>>
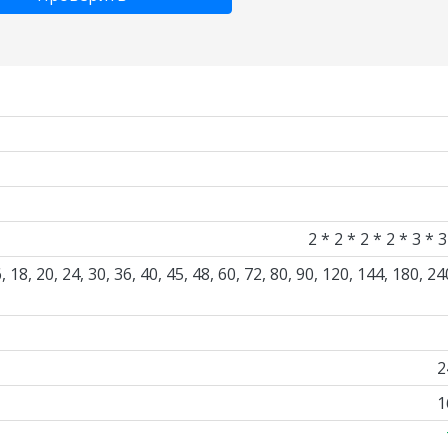
2 * 2 * 2 * 2 * 3 * 3
 16, 18, 20, 24, 30, 36, 40, 45, 48, 60, 72, 80, 90, 120, 144, 180, 24
2
1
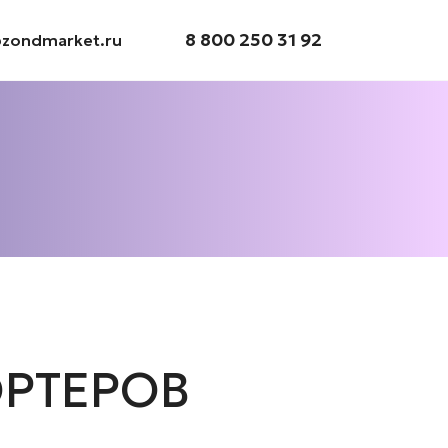
8 800 250 31 92
@zondmarket.ru
ОРТЕРОВ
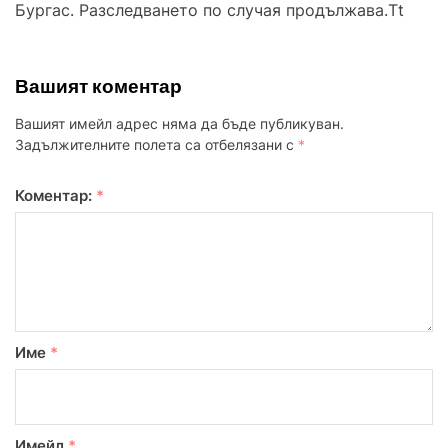
Бургас. Разследването по случая продължава.Tt
Вашият коментар
Вашият имейл адрес няма да бъде публикуван.
Задължителните полета са отбелязани с
*
Коментар:
*
Име
*
Имейл
*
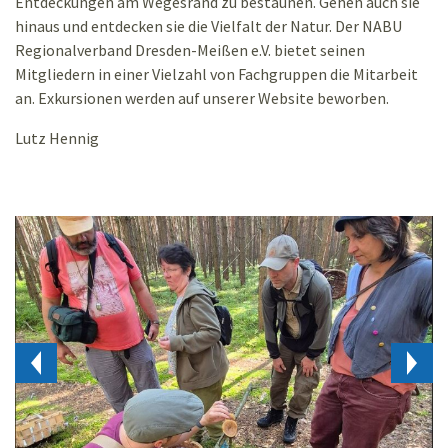
Entdeckungen am Wegesrand zu bestaunen. Gehen auch sie
hinaus und entdecken sie die Vielfalt der Natur. Der NABU
Regionalverband Dresden-Meißen e.V. bietet seinen
Mitgliedern in einer Vielzahl von Fachgruppen die Mitarbeit
an. Exkursionen werden auf unserer Website beworben.
Lutz Hennig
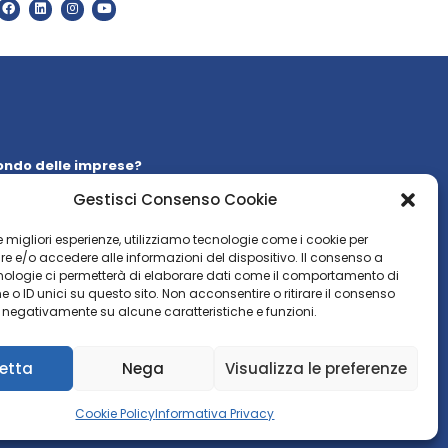
ondo delle imprese?
 la nostra
newsletter
Gestisci Consenso Cookie
WSLETTER
 le migliori esperienze, utilizziamo tecnologie come i cookie per
 e/o accedere alle informazioni del dispositivo. Il consenso a
nologie ci permetterà di elaborare dati come il comportamento di
 o ID unici su questo sito. Non acconsentire o ritirare il consenso
e negativamente su alcune caratteristiche e funzioni.
etta
Nega
Visualizza le preferenze
Cookie Policy
Informativa Privacy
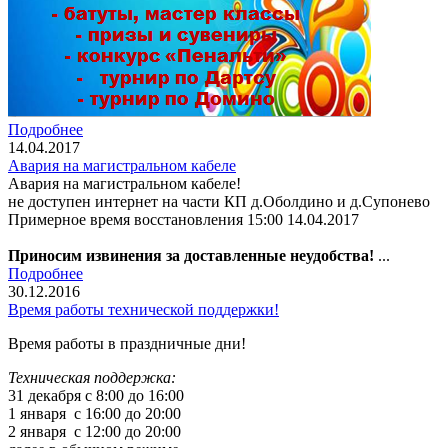
Подробнее
14.04.2017
Авария на магистральном кабеле
Авария на магистральном кабеле!
не доступен интернет на части КП д.Оболдино и д.Супонево
Примерное время восстановления 15:00 14.04.2017
Приносим извинения за доставленные неудобства!
...
Подробнее
30.12.2016
Время работы технической поддержки!
Время работы в праздничные дни!
Техническая поддержка:
31 декабря с 8:00 до 16:00
1 января с 16:00 до 20:00
2 января с 12:00 до 20:00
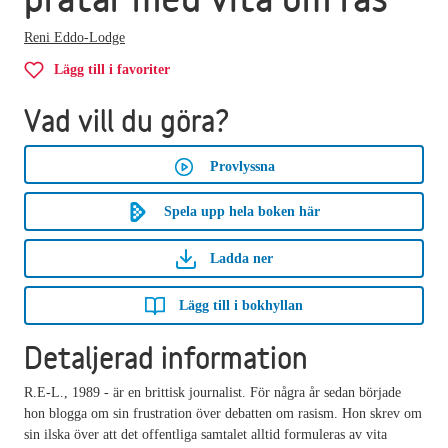
Reni Eddo-Lodge
Lägg till i favoriter
Vad vill du göra?
Provlyssna
Spela upp hela boken här
Ladda ner
Lägg till i bokhyllan
Detaljerad information
R.E-L., 1989 - är en brittisk journalist. För några år sedan började
hon blogga om sin frustration över debatten om rasism. Hon skrev om
sin ilska över att det offentliga samtalet alltid formuleras av vita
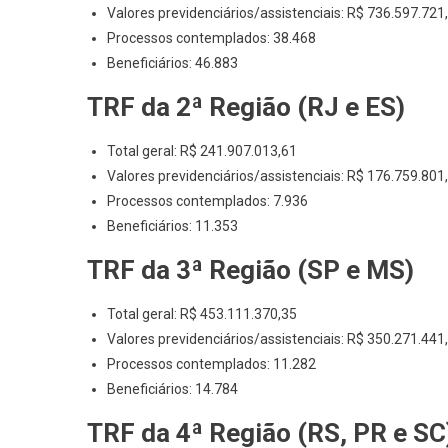
Valores previdenciários/assistenciais: R$ 736.597.721
Processos contemplados: 38.468
Beneficiários: 46.883
TRF da 2ª Região (RJ e ES)
Total geral: R$ 241.907.013,61
Valores previdenciários/assistenciais: R$ 176.759.801
Processos contemplados: 7.936
Beneficiários: 11.353
TRF da 3ª Região (SP e MS)
Total geral: R$ 453.111.370,35
Valores previdenciários/assistenciais: R$ 350.271.441
Processos contemplados: 11.282
Beneficiários: 14.784
TRF da 4ª Região (RS, PR e SC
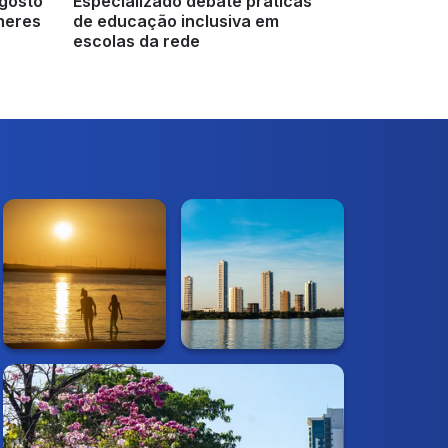
gosto
Especializado debate práticas
lheres
de educação inclusiva em
escolas da rede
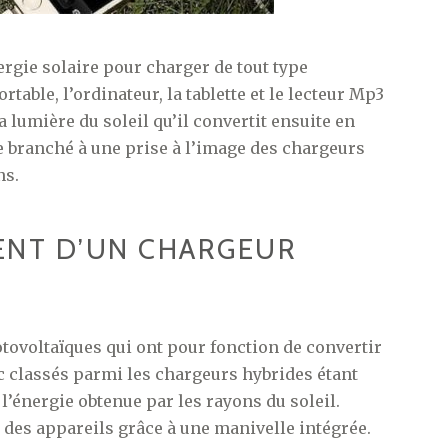
nergie solaire pour charger de tout type
able, l’ordinateur, la tablette et le lecteur Mp3
 la lumière du soleil qu’il convertit ensuite en
re branché à une prise à l’image des chargeurs
ns.
NT D’UN CHARGEUR
tovoltaïques qui ont pour fonction de convertir
onc classés parmi les chargeurs hybrides étant
’énergie obtenue par les rayons du soleil.
r des appareils grâce à une manivelle intégrée.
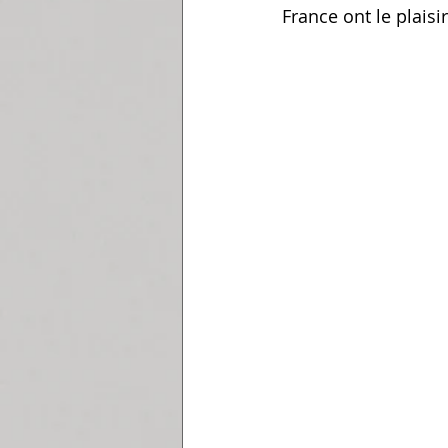
France ont le plais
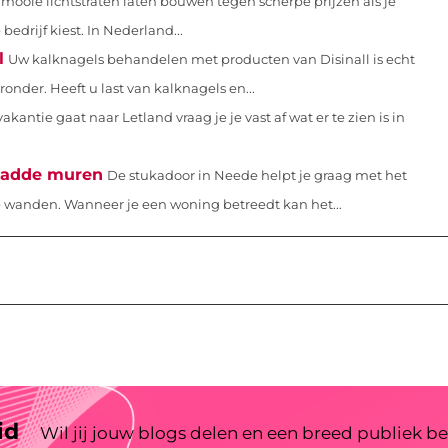
 mooie lichtstraten laten bouwen tegen scherpe prijzen als je
edrijf kiest. In Nederland...
l
Uw kalknagels behandelen met producten van Disinall is echt
ronder. Heeft u last van kalknagels en...
kantie gaat naar Letland vraag je je vast af wat er te zien is in
gladde muren
De stukadoor in Neede helpt je graag met het
e wanden. Wanneer je een woning betreedt kan het...
id
Wil jij jouw blogs delen en een breed publiek be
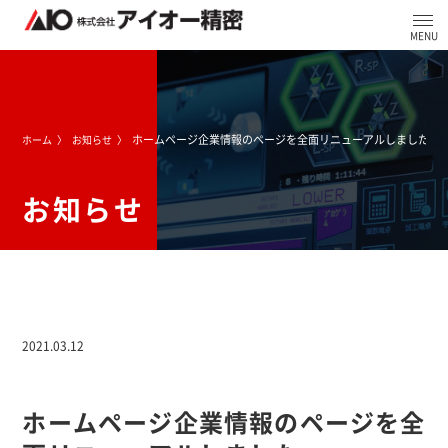
ホームページ企業情報のページを全面リニューアルしました
ホーム
お知らせ
お知らせ
2021.03.12
ホームページ企業情報のページを全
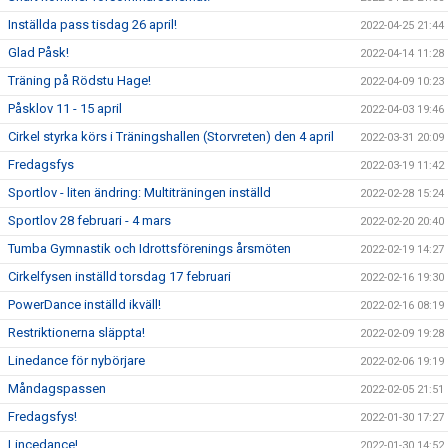
Inställda pass tisdag 26 april!
2022-04-25 21:44
Glad Påsk!
2022-04-14 11:28
Träning på Rödstu Hage!
2022-04-09 10:23
Påsklov 11 - 15 april
2022-04-03 19:46
Cirkel styrka körs i Träningshallen (Storvreten) den 4 april
2022-03-31 20:09
Fredagsfys
2022-03-19 11:42
Sportlov - liten ändring: Multiträningen inställd
2022-02-28 15:24
Sportlov 28 februari - 4 mars
2022-02-20 20:40
Tumba Gymnastik och Idrottsförenings årsmöten
2022-02-19 14:27
Cirkelfysen inställd torsdag 17 februari
2022-02-16 19:30
PowerDance inställd ikväll!
2022-02-16 08:19
Restriktionerna släppta!
2022-02-09 19:28
Linedance för nybörjare
2022-02-06 19:19
Måndagspassen
2022-02-05 21:51
Fredagsfys!
2022-01-30 17:27
Lincedance!
2022-01-30 14:52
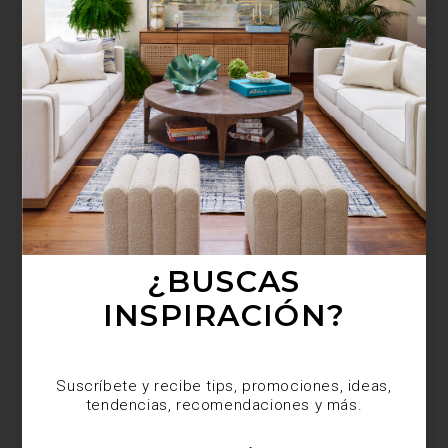
¿BUSCAS MÁS
INSPIRACIÓN?
Suscríbete y recibe tips, promociones, ideas,
tendencias, recomendaciones y más.
¿BUSCAS
INSPIRACIÓN?
Suscríbete y recibe tips, promociones, ideas,
tendencias, recomendaciones y más.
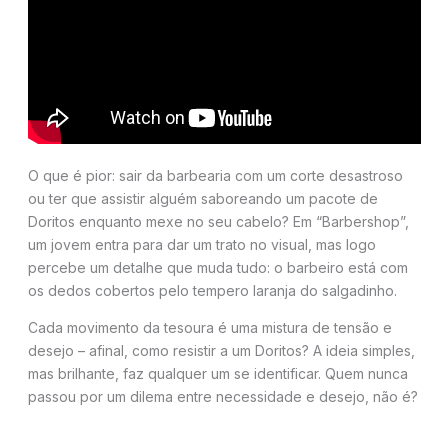
O que é pior: sair da barbearia com um corte desastroso
ou ter que assistir alguém saboreando um pacote de
Doritos enquanto mexe no seu cabelo? Em “Barbershop”,
um jovem entra para dar um trato no visual, mas logo
percebe um detalhe que muda tudo: o barbeiro está com
os dedos cobertos pelo tempero laranja do salgadinho.
Cada movimento da tesoura é uma mistura de tensão e
desejo – afinal, como resistir a um Doritos? A ideia simples,
mas brilhante, faz qualquer um se identificar. Quem nunca
passou por um dilema entre necessidade e desejo, não é?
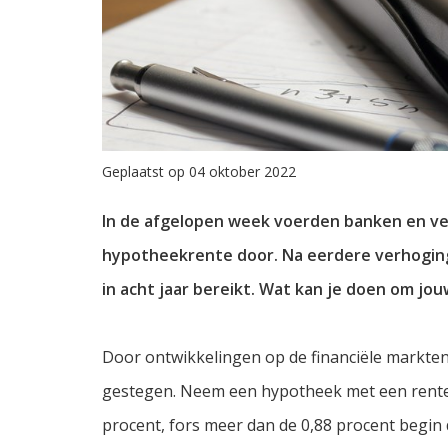
Geplaatst op 04 oktober 2022
In de afgelopen week voerden banken en ve
hypotheekrente door. Na eerdere verhogin
in acht jaar bereikt. Wat kan je doen om j
Door ontwikkelingen op de financiële markten,
gestegen. Neem een hypotheek met een renteva
procent, fors meer dan de 0,88 procent begin d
<<
**Work instruction**
Beginning with the line that holds "2022-01-30 17:27", write out exactly the lines down to the end of the material above, and no others. Pictures are not part of the copy.

**Answer for this exercise**
2022-01-30 17:27
Lincedance!
2022-01-30 14:52
¿BUSCAS MÁS
INSPIRACIÓN?
Suscríbete y recibe tips, promociones, ideas,
tendencias, recomendaciones y más.
¿BUSCAS
INSPIRACIÓN?
Suscríbete y recibe tips, promociones, ideas,
tendencias, recomendaciones y más.
O que é pior: sair da barbearia com um corte desastroso
ou ter que assistir alguém saboreando um pacote de
Doritos enquanto mexe no seu cabelo? Em “Barbershop”,
um jovem entra para dar um trato no visual, mas logo
percebe um detalhe que muda tudo: o barbeiro está com
os dedos cobertos pelo tempero laranja do salgadinho.
Cada movimento da tesoura é uma mistura de tensão e
desejo – afinal, como resistir a um Doritos? A ideia simples,
mas brilhante, faz qualquer um se identificar. Quem nunca
passou por um dilema entre necessidade e desejo, não é?
Geplaatst op 04 oktober 2022
In de afgelopen week voerden banken en ve
hypotheekrente door. Na eerdere verhogin
in acht jaar bereikt. Wat kan je doen om j
Door ontwikkelingen op de financiële markten,
gestegen. Neem een hypotheek met een renteva
procent, fors meer dan de 0,88 procent begin d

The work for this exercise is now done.